In der Schweiz scheiterte im zurückliegenden Jahr die Konzernverantwortungsinitiative. Doch damit ist das Thema nicht vom Tisch. Gegenvorschläge stehen nun zur Abstimmung.
MÄRKTE & ZERTIFIKATE focus berichtet über die Hintergründe und erklärt, warum die neuen Gesetze auch eine Chance für Unternehmen und Anleger darstellen.

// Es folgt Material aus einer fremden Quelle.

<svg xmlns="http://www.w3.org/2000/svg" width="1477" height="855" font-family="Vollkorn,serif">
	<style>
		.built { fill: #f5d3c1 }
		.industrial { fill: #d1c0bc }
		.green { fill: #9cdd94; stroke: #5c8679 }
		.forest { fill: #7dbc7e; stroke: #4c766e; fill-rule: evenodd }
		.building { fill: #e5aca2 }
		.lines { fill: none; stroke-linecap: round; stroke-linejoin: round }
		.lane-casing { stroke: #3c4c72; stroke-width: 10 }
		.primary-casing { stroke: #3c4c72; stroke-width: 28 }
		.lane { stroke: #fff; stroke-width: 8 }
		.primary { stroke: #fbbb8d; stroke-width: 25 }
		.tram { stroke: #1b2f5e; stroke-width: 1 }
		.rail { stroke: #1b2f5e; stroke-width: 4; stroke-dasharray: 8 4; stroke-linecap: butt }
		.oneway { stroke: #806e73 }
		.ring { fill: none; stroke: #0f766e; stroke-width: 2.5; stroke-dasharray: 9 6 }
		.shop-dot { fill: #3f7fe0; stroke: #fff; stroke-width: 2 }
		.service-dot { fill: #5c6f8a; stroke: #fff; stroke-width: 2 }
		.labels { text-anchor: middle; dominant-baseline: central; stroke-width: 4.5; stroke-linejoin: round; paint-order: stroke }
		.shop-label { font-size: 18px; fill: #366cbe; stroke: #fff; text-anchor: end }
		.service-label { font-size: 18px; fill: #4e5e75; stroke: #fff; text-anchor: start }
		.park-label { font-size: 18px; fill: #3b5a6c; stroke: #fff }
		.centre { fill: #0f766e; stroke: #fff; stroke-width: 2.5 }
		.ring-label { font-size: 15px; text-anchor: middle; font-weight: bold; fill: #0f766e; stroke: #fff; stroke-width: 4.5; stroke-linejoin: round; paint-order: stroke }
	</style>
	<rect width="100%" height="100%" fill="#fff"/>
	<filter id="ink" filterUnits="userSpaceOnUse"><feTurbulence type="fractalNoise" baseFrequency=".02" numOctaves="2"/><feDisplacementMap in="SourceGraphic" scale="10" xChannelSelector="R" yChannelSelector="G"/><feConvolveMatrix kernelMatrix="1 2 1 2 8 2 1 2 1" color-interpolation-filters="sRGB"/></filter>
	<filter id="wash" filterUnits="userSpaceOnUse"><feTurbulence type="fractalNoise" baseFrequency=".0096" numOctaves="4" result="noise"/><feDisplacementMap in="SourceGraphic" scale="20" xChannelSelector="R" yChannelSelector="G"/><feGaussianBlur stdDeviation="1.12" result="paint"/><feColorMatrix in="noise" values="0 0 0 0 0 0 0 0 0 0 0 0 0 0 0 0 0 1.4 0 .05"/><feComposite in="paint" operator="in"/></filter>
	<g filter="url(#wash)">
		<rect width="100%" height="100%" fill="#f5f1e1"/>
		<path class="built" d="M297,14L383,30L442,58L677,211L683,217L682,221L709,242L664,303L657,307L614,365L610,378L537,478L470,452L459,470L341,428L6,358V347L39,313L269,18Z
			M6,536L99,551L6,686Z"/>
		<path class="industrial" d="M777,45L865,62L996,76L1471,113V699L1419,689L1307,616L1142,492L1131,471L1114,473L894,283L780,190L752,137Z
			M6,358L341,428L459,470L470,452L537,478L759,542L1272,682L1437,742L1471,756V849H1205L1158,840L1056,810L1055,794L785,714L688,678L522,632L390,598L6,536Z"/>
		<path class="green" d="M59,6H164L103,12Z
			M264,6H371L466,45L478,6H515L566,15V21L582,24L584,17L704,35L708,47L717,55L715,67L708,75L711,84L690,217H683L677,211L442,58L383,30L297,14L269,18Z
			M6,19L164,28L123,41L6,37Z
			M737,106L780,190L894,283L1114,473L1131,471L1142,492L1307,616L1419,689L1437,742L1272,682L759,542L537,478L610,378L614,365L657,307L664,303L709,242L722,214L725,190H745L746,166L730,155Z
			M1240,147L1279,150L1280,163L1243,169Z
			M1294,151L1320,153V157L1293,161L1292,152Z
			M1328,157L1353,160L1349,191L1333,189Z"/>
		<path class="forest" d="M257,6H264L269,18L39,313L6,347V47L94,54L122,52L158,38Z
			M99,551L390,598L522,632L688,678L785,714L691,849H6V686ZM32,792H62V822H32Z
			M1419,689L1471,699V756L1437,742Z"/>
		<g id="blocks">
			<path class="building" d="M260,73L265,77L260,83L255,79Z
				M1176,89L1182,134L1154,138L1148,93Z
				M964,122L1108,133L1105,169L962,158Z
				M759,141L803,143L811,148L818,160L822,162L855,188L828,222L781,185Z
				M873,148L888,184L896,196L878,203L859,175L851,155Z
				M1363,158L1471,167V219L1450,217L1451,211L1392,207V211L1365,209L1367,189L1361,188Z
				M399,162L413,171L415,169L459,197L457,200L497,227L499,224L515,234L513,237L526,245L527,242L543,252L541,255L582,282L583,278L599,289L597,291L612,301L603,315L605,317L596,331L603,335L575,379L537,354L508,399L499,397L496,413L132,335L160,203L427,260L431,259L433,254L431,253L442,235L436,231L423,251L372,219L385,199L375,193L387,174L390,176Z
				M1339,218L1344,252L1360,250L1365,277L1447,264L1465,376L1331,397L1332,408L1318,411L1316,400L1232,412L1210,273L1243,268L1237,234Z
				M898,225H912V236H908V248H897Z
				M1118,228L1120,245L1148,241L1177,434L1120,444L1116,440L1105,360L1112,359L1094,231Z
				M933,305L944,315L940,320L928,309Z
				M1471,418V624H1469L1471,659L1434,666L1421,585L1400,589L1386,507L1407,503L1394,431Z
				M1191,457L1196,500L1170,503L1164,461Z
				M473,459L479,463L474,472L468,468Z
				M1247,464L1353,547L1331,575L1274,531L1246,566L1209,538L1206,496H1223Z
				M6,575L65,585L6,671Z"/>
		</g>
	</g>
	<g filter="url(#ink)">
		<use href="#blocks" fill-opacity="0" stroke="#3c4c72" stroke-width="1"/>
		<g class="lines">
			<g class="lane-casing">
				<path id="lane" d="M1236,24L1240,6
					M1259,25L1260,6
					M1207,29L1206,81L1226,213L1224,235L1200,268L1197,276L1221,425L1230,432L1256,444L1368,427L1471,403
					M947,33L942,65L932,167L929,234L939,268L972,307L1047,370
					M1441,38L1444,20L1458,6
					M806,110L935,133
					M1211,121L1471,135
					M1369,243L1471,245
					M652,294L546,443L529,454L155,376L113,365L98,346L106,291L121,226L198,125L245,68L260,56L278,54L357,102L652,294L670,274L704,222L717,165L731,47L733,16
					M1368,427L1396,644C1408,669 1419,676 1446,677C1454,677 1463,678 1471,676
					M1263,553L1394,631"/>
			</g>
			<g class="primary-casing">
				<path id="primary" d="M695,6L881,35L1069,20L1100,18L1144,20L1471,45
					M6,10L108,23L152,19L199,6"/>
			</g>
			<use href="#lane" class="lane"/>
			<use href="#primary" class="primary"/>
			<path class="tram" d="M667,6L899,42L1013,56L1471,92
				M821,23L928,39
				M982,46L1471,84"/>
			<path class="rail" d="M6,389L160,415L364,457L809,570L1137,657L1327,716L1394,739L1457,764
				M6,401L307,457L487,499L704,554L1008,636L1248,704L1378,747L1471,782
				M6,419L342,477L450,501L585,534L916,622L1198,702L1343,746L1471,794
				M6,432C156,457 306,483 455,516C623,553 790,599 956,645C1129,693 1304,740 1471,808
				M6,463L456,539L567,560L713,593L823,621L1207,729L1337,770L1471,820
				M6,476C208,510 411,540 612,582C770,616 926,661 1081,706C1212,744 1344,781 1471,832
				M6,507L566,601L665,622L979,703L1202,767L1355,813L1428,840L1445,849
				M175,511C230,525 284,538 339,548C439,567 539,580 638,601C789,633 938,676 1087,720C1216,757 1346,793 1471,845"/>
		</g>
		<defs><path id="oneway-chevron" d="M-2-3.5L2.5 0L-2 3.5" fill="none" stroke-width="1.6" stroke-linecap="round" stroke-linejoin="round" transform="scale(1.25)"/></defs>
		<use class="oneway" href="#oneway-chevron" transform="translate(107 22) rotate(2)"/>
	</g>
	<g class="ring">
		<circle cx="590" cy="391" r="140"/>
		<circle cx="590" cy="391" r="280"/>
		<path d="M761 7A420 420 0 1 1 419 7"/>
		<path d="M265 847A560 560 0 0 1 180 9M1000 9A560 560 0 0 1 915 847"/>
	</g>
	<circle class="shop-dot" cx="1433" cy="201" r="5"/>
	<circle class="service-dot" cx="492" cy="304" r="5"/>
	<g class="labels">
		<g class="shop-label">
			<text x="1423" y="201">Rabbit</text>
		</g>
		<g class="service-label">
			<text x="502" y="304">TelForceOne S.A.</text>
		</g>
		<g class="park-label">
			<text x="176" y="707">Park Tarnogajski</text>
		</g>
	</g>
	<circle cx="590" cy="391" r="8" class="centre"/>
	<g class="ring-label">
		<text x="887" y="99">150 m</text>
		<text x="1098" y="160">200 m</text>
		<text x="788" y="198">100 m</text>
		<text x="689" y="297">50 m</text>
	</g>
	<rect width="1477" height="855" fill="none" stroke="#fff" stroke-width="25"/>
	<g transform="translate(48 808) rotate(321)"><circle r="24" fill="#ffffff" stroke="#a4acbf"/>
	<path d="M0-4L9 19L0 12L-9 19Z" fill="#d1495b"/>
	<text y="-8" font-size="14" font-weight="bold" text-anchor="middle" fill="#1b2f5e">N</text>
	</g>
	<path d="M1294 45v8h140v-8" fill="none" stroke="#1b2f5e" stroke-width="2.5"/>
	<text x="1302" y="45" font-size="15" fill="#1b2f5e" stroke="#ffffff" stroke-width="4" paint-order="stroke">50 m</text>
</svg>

November 2021 - Auch Unternehmen tragen soziale und gesellschaftliche Verantwortung – so in etwa könnte man die zahlreichen gesetzlichen Initiativen zusammenfassen, die derzeit Konzerne dazu verpflichten, auf die Einhaltung von Menschenrechten und Umweltschutzstandards Wert zu legen. Und das nicht nur in den eigenen „vier Wänden“, sondern auch bei ihren Geschäftspartnern. In Deutschland etwa wurde ein solches Gesetz im Juni 2021 vom Deutschen Bundestag verabschiedet. Das Lieferkettensorgfaltspflichtengesetz (LkSG), kurz Lieferkettengesetz, gilt ab Januar 2023 und verpflichtet grössere Unternehmen dazu, auf die Einhaltung von Arbeits- und Umweltschutzbedingungen auch bei ihren Zulieferern zu pochen.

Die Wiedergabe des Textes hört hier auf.